Aber nicht nur Hanna, auch die Autorin scheint sich um die aktuellen Theorien der Frauenforschung wenig zu kümmern. Helke Sander hat ihrer neuen Heldin keinen Blick für die eigene Verstrickung in die Aufrechterhaltung der Machtverhältnisse mitgegeben (wie sie etwa von Helga Schubert oder Karin Windaus- Walser in jüngerer Zeit hervorgehoben wurde). Die drei Damen K. aus Sanders erstem Band waren Hanna da bereits um einiges voraus. Die Sackgasse der lähmenden Selbstdefinition der Frau als Opfer des Patriarchats hatten sie — als Erzählerinnen obendrein — bereits in Gegenrichtung verlassen. In Oh Lucy dagegen sind Lesben oder Nymphomaninnen noch immer das Ergebnis eines schlechten bzw. guten Liebhabers.
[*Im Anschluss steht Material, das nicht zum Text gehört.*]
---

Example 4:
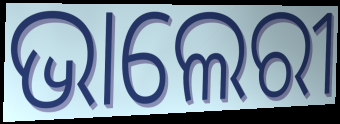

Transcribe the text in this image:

ଭାଲେରୀ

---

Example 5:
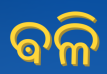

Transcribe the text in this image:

ଵଳିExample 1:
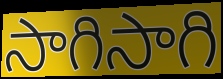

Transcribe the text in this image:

సాగిసాగి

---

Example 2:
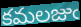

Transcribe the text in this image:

కమలజుఁ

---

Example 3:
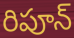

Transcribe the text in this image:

రిపూన్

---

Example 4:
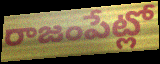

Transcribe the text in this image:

రాజంపేట్లో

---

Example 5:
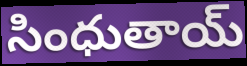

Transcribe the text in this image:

సింధుతాయ్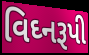
વિઘ્નરૂપી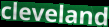
cleveland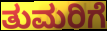
ತುಮರಿಗೆ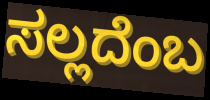
ಸಲ್ಲದೆಂಬ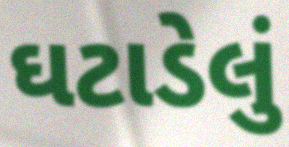
ઘટાડેલું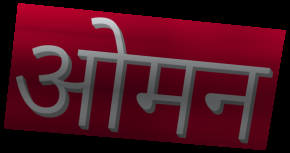
ओमन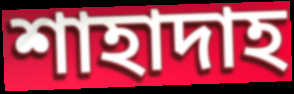
শাহাদাহ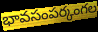
భావసంపర్కంగల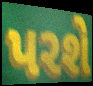
પરશે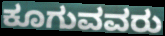
ಕೂಗುವವರು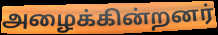
அழைக்கின்றனர்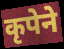
कृपेने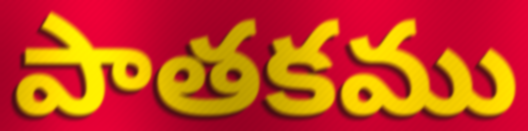
పాతకము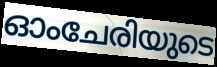
ഓംചേരിയുടെ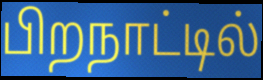
பிறநாட்டில்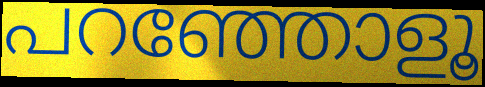
പറഞ്ഞോളൂ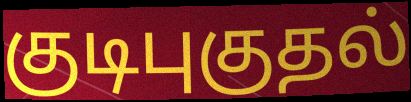
குடிபுகுதல்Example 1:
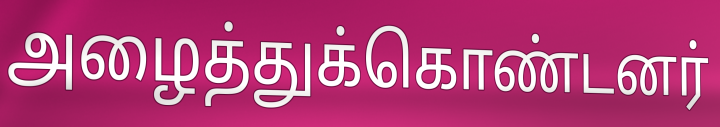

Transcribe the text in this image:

அழைத்துக்கொண்டனர்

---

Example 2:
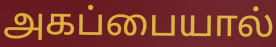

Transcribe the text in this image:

அகப்பையால்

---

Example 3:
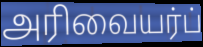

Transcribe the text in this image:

அரிவையர்ப்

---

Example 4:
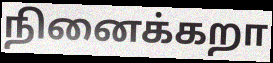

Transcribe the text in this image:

நினைக்கறா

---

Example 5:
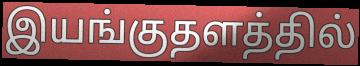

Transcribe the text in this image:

இயங்குதளத்தில்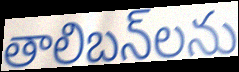
తాలిబన్‌లనుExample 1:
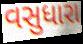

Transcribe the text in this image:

વસુધારા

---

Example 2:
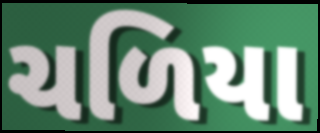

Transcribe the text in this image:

ચળિયા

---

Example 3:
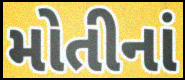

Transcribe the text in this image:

મોતીનાં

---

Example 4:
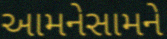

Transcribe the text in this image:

આમનેસામને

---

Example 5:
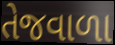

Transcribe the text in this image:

તેજવાળા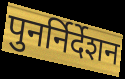
पुनर्निर्देशन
Gleichwohl gilt für die neue Erzählung wie für die Geschichten der drei Damen: Helke Sander greift wichtige Fragen auf und beobachtet exzellent im Detail. Ihre Stärke scheint eher in der novellistischen Miniatur zu liegen als im übergreifenden Geschichtsentwurf. Das Lucy-Konstrukt jedenfalls steht auf zu schwachen Beinen, als daß es den Weg aus der Vorzeit zur Jetzt-Zeit, vom Matriarchat zum Patriarchat ohne gedankliche Einbrüche schaffen könnte.
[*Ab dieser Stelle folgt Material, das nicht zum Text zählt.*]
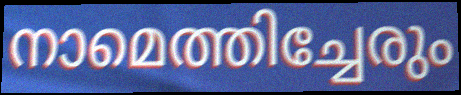
നാമെത്തിച്ചേരുംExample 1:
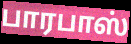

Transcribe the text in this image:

பாரபாஸ்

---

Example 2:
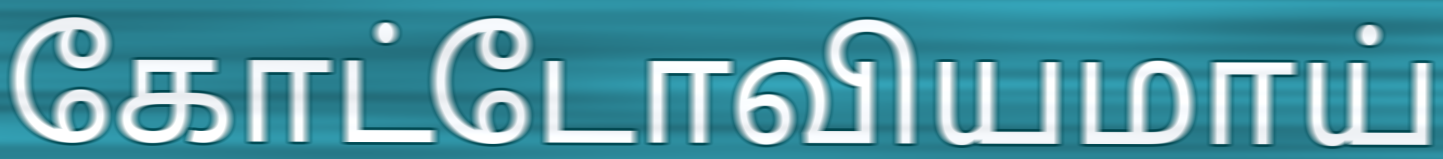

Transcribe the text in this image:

கோட்டோவியமாய்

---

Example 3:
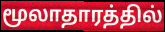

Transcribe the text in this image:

மூலாதாரத்தில்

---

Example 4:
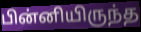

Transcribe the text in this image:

பின்னியிருந்த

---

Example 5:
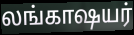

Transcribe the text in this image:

லங்காஷயர்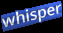
whisperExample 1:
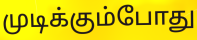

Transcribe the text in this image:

முடிக்கும்போது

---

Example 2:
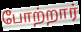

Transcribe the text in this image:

போற்றார்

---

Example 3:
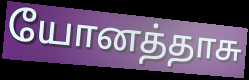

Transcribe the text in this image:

யோனத்தாசு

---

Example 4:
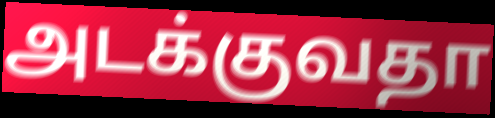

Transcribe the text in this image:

அடக்குவதா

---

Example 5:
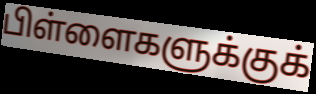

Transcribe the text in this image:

பிள்ளைகளுக்குக்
Am Ende ist Hanna ohne Mann. Der nette Herr Kaiser überlebt den Urlaub mit ihr nicht. Fazit: Frau sollte auf keinen Fall nur im Urlaub denken — und Helke Sander wieder kurze Geschichten schreiben.

Christiane Engelmann, Norbert Kron

Helke Sander: Oh Lucy . Erzählung. Kunstmann Verlag, 160 Seiten, 19,80 DM.